→ WHAT YOU NEED TO DO
Copy out each line of the listing that has the word "lines" in it.
START THE INPUT
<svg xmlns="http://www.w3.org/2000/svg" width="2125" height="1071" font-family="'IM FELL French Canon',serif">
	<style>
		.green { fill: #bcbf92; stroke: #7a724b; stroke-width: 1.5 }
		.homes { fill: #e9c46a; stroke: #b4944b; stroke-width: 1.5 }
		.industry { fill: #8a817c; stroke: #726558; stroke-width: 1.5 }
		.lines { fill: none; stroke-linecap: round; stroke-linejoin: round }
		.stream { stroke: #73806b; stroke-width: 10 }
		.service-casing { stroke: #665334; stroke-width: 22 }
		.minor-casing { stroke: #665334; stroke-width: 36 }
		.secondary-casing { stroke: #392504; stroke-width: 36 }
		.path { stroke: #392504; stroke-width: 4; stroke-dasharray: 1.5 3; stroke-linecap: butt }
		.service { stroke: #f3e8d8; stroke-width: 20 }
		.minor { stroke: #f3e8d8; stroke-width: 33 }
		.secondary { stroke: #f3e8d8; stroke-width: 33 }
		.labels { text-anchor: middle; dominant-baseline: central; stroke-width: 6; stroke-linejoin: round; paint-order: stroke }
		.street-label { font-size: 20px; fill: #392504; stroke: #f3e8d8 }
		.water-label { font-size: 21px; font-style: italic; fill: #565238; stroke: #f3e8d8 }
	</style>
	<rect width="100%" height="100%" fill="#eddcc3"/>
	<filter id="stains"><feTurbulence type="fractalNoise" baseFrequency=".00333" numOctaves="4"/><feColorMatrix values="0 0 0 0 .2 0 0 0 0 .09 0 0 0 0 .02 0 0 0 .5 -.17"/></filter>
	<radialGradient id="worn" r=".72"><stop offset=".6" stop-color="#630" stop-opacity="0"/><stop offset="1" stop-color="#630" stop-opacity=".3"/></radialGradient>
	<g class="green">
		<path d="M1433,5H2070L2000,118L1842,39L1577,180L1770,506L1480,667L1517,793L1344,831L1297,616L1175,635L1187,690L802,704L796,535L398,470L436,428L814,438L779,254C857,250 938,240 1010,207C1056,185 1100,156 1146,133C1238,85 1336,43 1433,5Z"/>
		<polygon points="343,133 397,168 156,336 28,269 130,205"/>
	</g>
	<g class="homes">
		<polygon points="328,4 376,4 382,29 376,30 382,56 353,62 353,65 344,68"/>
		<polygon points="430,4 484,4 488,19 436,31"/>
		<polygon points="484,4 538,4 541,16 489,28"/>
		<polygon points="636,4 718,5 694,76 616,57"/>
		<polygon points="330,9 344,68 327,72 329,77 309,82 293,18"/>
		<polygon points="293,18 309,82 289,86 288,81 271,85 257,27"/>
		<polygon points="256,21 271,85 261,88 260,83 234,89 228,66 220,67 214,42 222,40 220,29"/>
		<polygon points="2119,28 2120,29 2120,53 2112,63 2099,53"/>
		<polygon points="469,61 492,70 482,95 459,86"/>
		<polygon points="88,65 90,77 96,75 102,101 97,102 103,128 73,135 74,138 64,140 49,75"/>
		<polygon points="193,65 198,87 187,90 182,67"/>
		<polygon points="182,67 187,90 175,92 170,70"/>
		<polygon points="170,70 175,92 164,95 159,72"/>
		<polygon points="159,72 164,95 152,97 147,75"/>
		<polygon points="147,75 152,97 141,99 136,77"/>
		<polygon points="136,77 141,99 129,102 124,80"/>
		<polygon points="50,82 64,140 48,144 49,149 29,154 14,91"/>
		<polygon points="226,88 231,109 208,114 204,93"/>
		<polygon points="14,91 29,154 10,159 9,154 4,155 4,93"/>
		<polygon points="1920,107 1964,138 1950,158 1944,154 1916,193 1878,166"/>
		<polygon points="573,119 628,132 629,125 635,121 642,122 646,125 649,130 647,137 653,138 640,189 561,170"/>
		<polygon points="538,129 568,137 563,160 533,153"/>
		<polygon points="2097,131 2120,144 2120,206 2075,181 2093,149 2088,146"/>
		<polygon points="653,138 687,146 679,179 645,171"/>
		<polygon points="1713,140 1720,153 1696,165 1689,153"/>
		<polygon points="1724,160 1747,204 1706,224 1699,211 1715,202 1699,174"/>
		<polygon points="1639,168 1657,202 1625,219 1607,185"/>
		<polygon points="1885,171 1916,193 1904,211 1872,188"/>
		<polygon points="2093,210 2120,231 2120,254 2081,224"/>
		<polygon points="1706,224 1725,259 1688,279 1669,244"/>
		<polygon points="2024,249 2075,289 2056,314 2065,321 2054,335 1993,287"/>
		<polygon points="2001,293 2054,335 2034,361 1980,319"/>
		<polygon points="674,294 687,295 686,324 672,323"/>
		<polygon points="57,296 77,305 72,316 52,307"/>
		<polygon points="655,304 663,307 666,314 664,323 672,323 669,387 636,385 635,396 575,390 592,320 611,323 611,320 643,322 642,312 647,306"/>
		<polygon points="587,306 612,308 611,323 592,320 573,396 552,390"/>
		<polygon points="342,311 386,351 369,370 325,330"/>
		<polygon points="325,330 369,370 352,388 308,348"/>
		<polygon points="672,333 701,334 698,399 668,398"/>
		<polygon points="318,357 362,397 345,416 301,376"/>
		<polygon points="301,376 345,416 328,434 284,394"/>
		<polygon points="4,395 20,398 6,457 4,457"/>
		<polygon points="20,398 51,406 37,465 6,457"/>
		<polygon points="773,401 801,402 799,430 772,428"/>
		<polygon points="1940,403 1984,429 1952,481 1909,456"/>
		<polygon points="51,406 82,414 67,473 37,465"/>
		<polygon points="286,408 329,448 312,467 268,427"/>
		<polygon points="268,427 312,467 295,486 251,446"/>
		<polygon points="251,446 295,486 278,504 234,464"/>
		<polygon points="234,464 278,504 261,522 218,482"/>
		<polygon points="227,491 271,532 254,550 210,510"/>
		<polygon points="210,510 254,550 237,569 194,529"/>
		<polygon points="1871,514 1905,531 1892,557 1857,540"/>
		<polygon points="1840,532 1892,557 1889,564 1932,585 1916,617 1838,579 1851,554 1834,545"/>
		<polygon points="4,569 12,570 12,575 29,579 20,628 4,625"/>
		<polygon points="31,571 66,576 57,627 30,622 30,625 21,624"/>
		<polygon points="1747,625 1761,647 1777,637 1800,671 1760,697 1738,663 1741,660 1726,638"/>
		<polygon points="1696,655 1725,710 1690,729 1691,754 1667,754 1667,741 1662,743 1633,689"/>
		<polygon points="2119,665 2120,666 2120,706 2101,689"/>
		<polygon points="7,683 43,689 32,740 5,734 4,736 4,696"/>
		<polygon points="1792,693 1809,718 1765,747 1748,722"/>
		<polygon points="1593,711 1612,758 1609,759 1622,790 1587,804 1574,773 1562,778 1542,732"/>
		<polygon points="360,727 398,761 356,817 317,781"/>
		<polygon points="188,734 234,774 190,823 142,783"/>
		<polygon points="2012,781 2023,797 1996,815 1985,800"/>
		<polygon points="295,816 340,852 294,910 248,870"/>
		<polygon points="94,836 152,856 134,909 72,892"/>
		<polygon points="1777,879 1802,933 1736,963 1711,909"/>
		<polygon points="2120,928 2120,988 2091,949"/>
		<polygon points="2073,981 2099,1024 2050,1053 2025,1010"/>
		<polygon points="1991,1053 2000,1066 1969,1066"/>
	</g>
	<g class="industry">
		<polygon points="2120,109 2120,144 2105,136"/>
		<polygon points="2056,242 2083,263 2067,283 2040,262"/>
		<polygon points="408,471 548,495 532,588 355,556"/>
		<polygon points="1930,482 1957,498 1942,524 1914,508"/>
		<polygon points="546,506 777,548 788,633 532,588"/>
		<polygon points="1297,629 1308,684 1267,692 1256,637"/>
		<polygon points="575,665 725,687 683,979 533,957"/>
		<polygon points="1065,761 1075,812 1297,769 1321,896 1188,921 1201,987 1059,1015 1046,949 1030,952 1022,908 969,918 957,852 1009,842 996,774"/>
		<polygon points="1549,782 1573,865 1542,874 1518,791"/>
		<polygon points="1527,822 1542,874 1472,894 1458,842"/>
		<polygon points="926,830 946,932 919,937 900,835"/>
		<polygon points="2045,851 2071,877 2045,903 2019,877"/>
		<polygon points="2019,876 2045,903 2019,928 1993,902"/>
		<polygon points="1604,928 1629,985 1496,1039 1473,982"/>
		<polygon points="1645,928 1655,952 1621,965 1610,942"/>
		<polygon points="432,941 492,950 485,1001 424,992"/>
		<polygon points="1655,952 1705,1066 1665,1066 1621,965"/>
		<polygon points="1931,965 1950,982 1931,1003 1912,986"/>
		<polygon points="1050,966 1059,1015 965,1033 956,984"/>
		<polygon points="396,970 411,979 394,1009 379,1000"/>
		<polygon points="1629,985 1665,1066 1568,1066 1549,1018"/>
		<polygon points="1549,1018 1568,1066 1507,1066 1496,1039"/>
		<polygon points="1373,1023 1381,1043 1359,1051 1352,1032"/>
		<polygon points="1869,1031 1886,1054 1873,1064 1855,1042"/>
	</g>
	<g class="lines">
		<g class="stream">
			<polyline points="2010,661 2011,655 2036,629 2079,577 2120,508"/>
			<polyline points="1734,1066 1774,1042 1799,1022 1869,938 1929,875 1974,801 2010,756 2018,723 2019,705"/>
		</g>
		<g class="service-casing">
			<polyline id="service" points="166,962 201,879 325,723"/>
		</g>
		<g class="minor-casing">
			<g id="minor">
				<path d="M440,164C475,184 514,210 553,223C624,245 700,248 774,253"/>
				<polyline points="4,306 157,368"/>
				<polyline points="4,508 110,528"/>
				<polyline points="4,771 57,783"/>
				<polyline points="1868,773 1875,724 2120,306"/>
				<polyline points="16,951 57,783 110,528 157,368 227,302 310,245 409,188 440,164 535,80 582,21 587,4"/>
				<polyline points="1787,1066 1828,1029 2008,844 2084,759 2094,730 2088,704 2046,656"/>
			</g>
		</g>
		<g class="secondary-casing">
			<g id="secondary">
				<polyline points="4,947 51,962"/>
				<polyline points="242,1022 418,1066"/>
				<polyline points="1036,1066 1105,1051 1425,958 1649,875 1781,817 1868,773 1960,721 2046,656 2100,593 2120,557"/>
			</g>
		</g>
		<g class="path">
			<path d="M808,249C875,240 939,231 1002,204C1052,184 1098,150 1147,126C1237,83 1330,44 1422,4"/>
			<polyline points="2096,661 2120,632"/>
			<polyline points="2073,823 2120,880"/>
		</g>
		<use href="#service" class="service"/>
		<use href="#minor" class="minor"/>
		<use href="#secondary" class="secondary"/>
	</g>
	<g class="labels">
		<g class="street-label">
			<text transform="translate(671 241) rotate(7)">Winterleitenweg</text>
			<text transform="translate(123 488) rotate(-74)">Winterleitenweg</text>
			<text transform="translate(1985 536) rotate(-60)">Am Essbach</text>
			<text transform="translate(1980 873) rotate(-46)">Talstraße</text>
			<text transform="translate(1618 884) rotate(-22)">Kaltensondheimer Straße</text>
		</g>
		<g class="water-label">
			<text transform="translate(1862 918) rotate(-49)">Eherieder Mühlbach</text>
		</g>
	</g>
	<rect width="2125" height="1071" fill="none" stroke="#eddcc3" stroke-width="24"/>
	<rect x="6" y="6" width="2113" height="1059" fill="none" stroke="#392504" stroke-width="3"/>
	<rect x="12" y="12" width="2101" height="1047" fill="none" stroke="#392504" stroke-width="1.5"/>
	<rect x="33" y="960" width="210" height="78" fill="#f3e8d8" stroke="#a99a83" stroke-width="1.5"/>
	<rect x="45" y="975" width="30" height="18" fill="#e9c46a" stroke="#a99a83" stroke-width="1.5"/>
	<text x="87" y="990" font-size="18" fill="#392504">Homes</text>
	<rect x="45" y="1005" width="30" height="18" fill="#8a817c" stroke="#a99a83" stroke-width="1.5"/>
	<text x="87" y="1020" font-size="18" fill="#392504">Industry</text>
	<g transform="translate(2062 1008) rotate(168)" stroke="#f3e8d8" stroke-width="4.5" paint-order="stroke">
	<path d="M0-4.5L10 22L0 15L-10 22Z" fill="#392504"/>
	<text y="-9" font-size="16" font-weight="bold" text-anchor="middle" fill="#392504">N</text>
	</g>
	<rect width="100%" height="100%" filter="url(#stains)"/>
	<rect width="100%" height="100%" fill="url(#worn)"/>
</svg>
END THE INPUT
→ EXERCISE SOLUTION
		.lines { fill: none; stroke-linecap: round; stroke-linejoin: round }
	<g class="lines">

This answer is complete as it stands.